Friday, August 11, 2017

Over the Top Advertising

A Walmart recently got in trouble for putting a sign on a case of guns that said, Own the School Year Like a Hero.

The company had to apologize for putting the sign on the gun case, but the store had that sign because that's the theme of Walmart's back to school sale this year. Which makes me wonder.

Signs just went up on a half-finished apartment building in DC about early leasing, and they say Be a Legend in Your Own Time.

And these are amateur bits of boasting compared to the shirts they sell at SoulCycle, which if I am remembering right say
Warrior
Athlete
Rockstar
Legend
Does this work? If so, what does that say about the people targeted by these ads? Does it work (if it works) because it is meant to be taken as half ironic, or at least with the irony providing cover for any underlying egotism? Or is it like an affirmation for depressed, anxious people?

I don't know, but I find the whole business peculiar.

4 comments:

Michael said...

Peculiar indeed. Like tying balloons to cars on the lot in order to entice buyers.....

Thomas said...

I'd say "Trump effect," but I'd guess this is a long-term trend, and Trump's election is a symptom.

Shadow Flutter said...

I like them, except the "Be a Legend in Your Own Time," which I don't understand, unless the apartments are named "The Legends." (Michaels made me laugh. I had forgotten about those balloons.) And I like the "Own the School Year, Be a Hero" slogan sans the gun case, which is like DUH!!!

G. Verloren said...

Marketers spend millions of dollars and countless man hours researching how to exploit flaws and failings in human psychology to manipulate people into buying things. The tricks they find actually do work - they wouldn't waste time on them if they didn't - and help them to exploit people and squeeze more profits out of things like stress, irrationality, and human suffering.

It's why so many prices end in 99 cents, it's why restaurants list their menu prices without dollar signs, it's why they stick overpriced candy and drinks right in front of the cash registers, and on, and on, and on.

This thinking extends into every aspect of our society that can possibly be commercialized, and absolutely our media and our consumer industries profit off things like violence and school shootings.

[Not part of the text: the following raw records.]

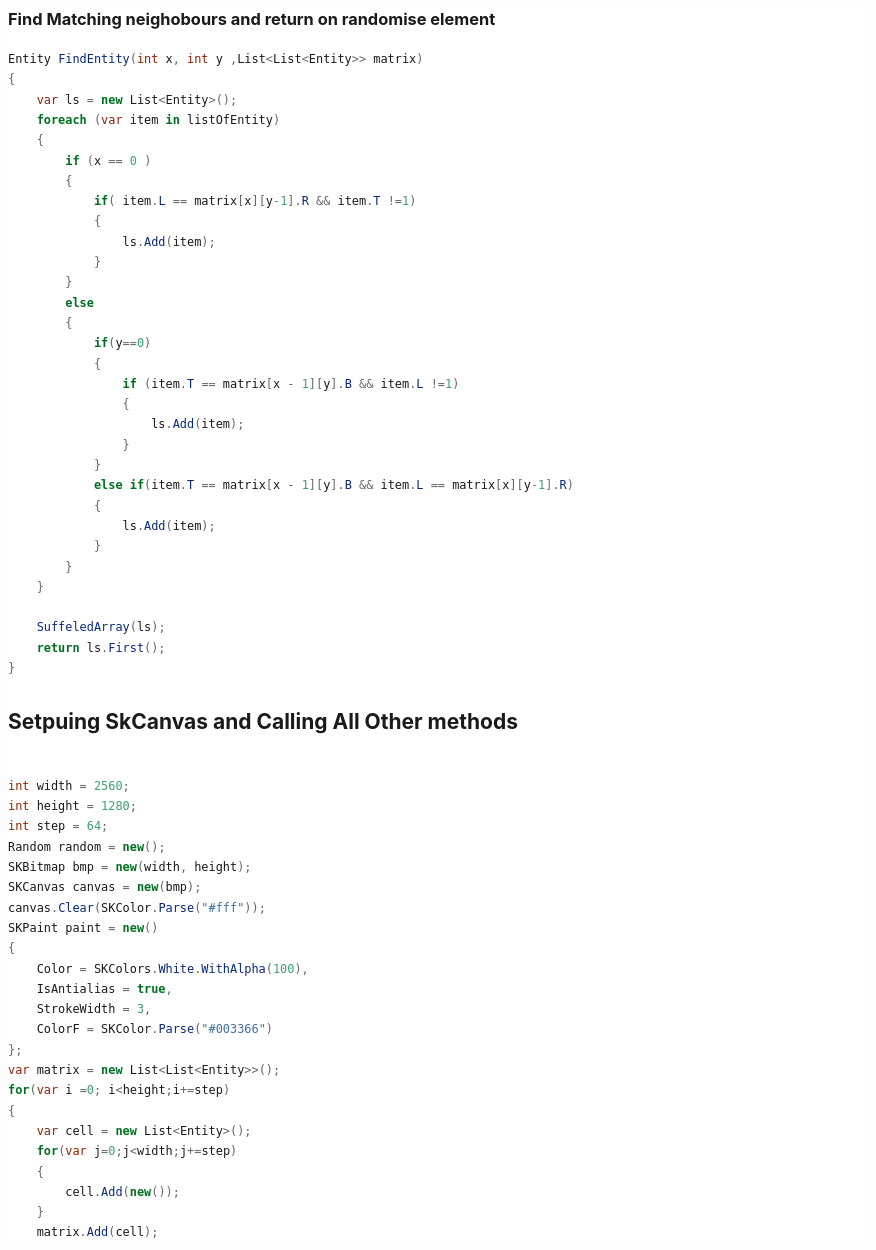 ### Find Matching neighobours and return on randomise element

```csharp
Entity FindEntity(int x, int y ,List<List<Entity>> matrix)
{
    var ls = new List<Entity>();
    foreach (var item in listOfEntity)
    {
        if (x == 0 )
        { 
            if( item.L == matrix[x][y-1].R && item.T !=1)
            {
                ls.Add(item); 
            } 
        }
        else
        {
            if(y==0)
            {
                if (item.T == matrix[x - 1][y].B && item.L !=1)
                {
                    ls.Add(item);
                }
            }
            else if(item.T == matrix[x - 1][y].B && item.L == matrix[x][y-1].R)
            {
                ls.Add(item);
            }
        }
    }
    
    SuffeledArray(ls);
    return ls.First();
}
```

## Setpuing SkCanvas and Calling All Other methods 

```csharp

int width = 2560;
int height = 1280;
int step = 64;
Random random = new();
SKBitmap bmp = new(width, height);
SKCanvas canvas = new(bmp);
canvas.Clear(SKColor.Parse("#fff"));
SKPaint paint = new()
{
    Color = SKColors.White.WithAlpha(100),
    IsAntialias = true,
    StrokeWidth = 3,
    ColorF = SKColor.Parse("#003366")
};
var matrix = new List<List<Entity>>();
for(var i =0; i<height;i+=step)
{
    var cell = new List<Entity>();
    for(var j=0;j<width;j+=step) 
    {
        cell.Add(new());
    }
    matrix.Add(cell);
```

Behavioral scientists have spent decades begging the media to stop reporting on mass shootings, because the science clearly shows that the non-stop media coverage in the wake of these tragedies contributes massively to copy-cat attacks. But in our diseased society, the profitability of increased ratings for news outlets outweighs the cost in human lives from inspiring further violence. We sensationalize the attackers, we obsess over them, we turn them into notorious celebrities and touchstone cultural icons.

Now, did Wal-Mart purposefully try to sell guns by alluding to school shootings? No, absolutely not. Corporate told the store to put up a bunch of signs, and the overworked retail drones just put them up wherever, probably directed by their incompetant managers, and it never occured to anyone to think "Hey, maybe putting this particular sign in this particular spot could unintentionally be problematic".

But there are plenty of people out there who will and routinely do purposefully try to sell things in this sort of deplorable manner. Go to any gun show. Go to any security industry recruitment fair. Go to far tamer and more innocuous places, like music stores, urban fashion outlets, or the local movie theatre.

Violence sells. The lone angry rebel with a gun resonates with people. We worship and fetishize toxic masculinity, and we portray soldiers and criminals alike as "legends", because in our culture they take on a legendary status. Al Capone is far more famous than Eliot Ness. Che Guevara sells T-shirts, and Guy Fawkes sells movie tickets and novelty masks. Everyone remembers The Alamo, but no one knows what Cinco de Mayo is actually a celebration of, even as they use it as an excuse to get drunk and reinforce racist stereotypes.

Advertizers well sell their products by any means that works. If people respond to being told that buying this or that brand of cologne will make them into a "warrior", an "athlete", a "rockstar", or a "legend", then marketing will exploit that response. We sell lifestyles, not products.

Want to be happy? Want to be successful? What to be "a real man"? Then you need our pickup truck! You need our acid washed jeans! You need our alcohol! You need our cigarettes! You need our deoderant! You need all our various products designed with a macho aesthetic formulated to appeal to your desires and fantasies for power, dominance, sexual gratification, and more! Buy now! Only four easy payments of $99.99! What are you waiting for? Join the revolution! Be the legend! Conform! Consume! Obey!